VwGH Ra 2017/18/0416

VwGHRa 2017/18/041621.3.2018

Der Verwaltungsgerichtshof hat durch die Vorsitzende Vizepräsidentin Dr.in Sporrer sowie die Hofrätin Mag. Dr. Maurer-Kober und den Hofrat Dr. Sutter als Richterinnen und Richter, unter Mitwirkung der Schriftführerin Mag. Wech, über die Revision des D A M in W, vertreten durch MMMag. Thomas Obersteiner, Rechtsanwalt in 1010 Wien, Schottenring 25, als bestellten Verfahrenshelfer, dieser vertreten durch Dr. Michael Vallender, Rechtsanwalt in 1040 Wien, Paulanergasse 10, gegen das Erkenntnis des Bundesverwaltungsgerichts vom 12. September 2017, Zl. W148 1410192-2/14E, betreffend eine Asylangelegenheit (belangte Behörde vor dem Verwaltungsgericht: Bundesamt für Fremdenwesen und Asyl), den Beschluss gefasst:

Normen

B-VG Art133 Abs4;
MRK Art8;
VwGG §28 Abs3;
VwGG §34 Abs1;

European Case Law Identifier: ECLI:AT:VWGH:2018:RA2017180416.L00

 

Spruch:

Die Revision wird zurückgewiesen.

Begründung

1 Der Revisionswerber, ein afghanischer Staatsangehöriger und der Volksgruppe der Hazara sowie der schiitischen Glaubensgemeinschaft zugehörig, stellte am 7. Juli 2009 einen Antrag auf internationalen Schutz im Bundesgebiet.

Aufgaben -
**a.** Entnimm dem Beschluss wörtlich die Stelle, die mit „1 Der Revisionswerber, ein“ beginnt und bis einschließlich „Schutz im Bundesgebiet.“ reicht.
**b.** An welchem Tag stellte der Revisionswerber laut dem Beschluss seinen Antrag auf internationalen Schutz?
Die Daten stammen aus einer anderen Quelle als der Beschluss.

Datenteil -
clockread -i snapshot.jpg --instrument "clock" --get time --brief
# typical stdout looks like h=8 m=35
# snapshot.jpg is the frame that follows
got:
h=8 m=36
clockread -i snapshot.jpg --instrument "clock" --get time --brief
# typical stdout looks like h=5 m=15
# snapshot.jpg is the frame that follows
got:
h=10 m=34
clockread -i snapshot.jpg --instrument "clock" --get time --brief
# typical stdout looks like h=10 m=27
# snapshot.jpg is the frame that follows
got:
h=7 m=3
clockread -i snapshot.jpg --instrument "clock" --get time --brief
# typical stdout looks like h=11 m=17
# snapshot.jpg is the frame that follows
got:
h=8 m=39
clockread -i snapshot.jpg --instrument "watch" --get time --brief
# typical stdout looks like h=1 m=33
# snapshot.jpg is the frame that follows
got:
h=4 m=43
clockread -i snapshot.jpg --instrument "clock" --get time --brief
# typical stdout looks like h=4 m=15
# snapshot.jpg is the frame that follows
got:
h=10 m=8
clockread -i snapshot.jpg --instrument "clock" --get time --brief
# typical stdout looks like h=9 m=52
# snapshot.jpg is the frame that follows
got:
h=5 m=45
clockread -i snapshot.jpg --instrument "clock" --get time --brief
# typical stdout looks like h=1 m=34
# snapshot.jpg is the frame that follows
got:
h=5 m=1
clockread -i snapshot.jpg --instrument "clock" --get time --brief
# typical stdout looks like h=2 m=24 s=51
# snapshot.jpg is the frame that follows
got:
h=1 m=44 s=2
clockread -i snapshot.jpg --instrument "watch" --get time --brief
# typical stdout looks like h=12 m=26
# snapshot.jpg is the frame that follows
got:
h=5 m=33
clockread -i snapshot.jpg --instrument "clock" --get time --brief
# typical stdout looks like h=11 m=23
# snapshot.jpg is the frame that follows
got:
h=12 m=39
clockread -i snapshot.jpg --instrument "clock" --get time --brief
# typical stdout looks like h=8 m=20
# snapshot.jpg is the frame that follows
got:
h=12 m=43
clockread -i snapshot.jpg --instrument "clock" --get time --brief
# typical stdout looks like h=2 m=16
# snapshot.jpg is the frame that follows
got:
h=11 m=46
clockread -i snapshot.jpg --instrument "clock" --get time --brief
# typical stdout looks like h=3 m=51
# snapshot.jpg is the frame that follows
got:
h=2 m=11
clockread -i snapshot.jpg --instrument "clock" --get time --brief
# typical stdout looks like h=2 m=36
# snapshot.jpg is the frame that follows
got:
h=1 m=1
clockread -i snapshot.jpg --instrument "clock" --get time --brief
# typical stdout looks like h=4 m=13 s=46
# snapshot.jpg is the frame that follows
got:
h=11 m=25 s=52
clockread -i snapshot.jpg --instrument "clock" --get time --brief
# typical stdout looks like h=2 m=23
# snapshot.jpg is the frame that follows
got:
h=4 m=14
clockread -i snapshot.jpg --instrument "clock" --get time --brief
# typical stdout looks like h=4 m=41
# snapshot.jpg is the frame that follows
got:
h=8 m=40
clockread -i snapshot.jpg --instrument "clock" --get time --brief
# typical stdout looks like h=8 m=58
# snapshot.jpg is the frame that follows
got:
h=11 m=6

Ergebnisse -
**a.**
1 Der Revisionswerber, ein afghanischer Staatsangehöriger und der Volksgruppe der Hazara sowie der schiitischen Glaubensgemeinschaft zugehörig, stellte am 7. Juli 2009 einen Antrag auf internationalen Schutz im Bundesgebiet.

**b.** Am 7. Juli 2009.